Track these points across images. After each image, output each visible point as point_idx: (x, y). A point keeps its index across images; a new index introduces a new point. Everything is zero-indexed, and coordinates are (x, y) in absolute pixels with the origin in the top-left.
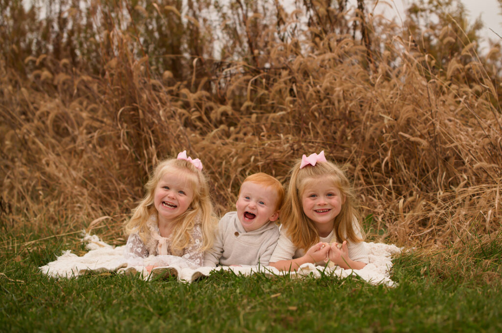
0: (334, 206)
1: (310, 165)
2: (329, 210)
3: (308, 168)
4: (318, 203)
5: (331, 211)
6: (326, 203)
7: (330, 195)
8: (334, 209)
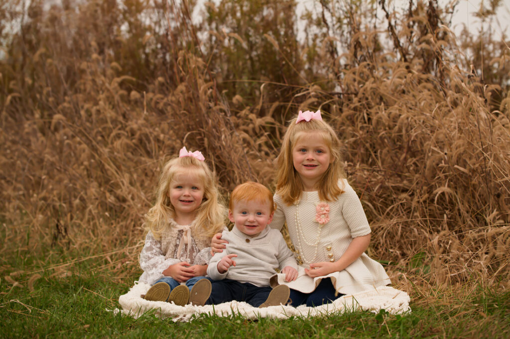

**ACTION ITEM**
Please restate the entries word for word. Skip the pictures.

**SOLVED PROBLEM**
Track these points across images. After each image, output each visible point as point_idx: (x, y). A point keeps its index across images; a new index introduces a new point. Everything is zero-indexed, and coordinates are (x, y) in absolute pixels with the origin in the top-left.
0: (334, 206)
1: (310, 165)
2: (329, 210)
3: (308, 168)
4: (318, 203)
5: (331, 211)
6: (326, 203)
7: (330, 195)
8: (334, 209)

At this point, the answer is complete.